Tense: Mandarin verbs have no person, tense, or mood; and yet Mandarin speakers have no difficulty at all expressing the semantics of these things by other means. Time of event relative to time of speech is a physical reality, but this reality is not built into a single grammatical structure of Mandarin, but is accomplished through a variety of different means.
"Yes" and "no": All languages have ways to respond to "yes-or-no questions," but most languages have no exact equivalents of "yes" and "no," and others have no such words at all. French and German use three words. Japanese has two words that equate better with "right" and "wrong" than "yes" and "no." Mandarin, Irish, and Latin really have no such universal words that can invariantly be used by themselves to affirm or deny propositions. In these languages, you typically use a short version of the question to affirm or deny something.
I'd be especially interested to know if languages of the descendants of the first arrivals in the Americas, around 15 thousand or so years ago) are not like this, say Navajo or Hopi or ....
The indigenous languages of the Americas belong to many different language groups and do not really have any unifying language features, nor do they generally have features that clearly mark them off as a group from other languages in the world.

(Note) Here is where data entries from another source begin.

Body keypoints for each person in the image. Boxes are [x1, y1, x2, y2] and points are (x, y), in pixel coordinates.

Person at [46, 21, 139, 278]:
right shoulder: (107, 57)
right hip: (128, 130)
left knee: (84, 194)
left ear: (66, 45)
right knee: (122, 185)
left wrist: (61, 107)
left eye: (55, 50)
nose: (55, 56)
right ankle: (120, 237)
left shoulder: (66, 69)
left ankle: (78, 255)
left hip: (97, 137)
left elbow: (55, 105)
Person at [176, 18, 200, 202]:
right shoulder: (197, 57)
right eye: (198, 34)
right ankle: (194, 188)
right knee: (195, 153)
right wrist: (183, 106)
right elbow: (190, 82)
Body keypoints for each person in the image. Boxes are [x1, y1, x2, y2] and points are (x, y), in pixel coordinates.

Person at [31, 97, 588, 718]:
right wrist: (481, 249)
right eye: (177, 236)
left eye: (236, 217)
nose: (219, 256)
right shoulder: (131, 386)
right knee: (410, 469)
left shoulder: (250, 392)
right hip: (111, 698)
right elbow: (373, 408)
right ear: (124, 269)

It is true, however, that there are many languages in the Americas that have structures extremely different from English. For examples, read up on verbs in Navajo or on obviation in nouns and verb inflection in Munsee or on (evidentiality) in Quechua. However, I could also point out "unusual things" in German (word order) Ancient Greek (verb conjugations), Mandarin (aspects), Arabic (derivation from roots), Swahili (noun classes), American Sign Language (double question words), and Coptic (second tenses). These languages have structures that are extremely different from English and extremely different from each other with implications throughout their grammar.
A simple way to make sense of all this is a hierarchy that separates what humans linguistically have in common and what they don't. If you imagine seeing a man who is hungry. You are witnessing a state that is understandable in all human societies. At this level 1, languages do not differ.
If you are motivated to communicate what you see, you are conceiving a generic communication at level 2 that is again common to all languages. All languages have some way of doing this.
At level 3, different languages have a different range of tools to express this communication. These tools allow you to express certain things but also force you to express certain things because of how they work. At this level, all languages differ, but some have various tools in their tool boxes that are similar to some others.
At level 4, the speaker composes a specific sentence. At this level, each language has diversity, since different sentences can be used for the same communicative purpose. In English, I might say: "he is getting hungry," "he's hungry," "he's gotten hungry," or "that guy looks like he is starving." This menu of options is unique to English, but other languages may have some of these tools or something similar. Other languages may have a completely different set, and there is little you can say about any universal structure in how different languages would express this general thought.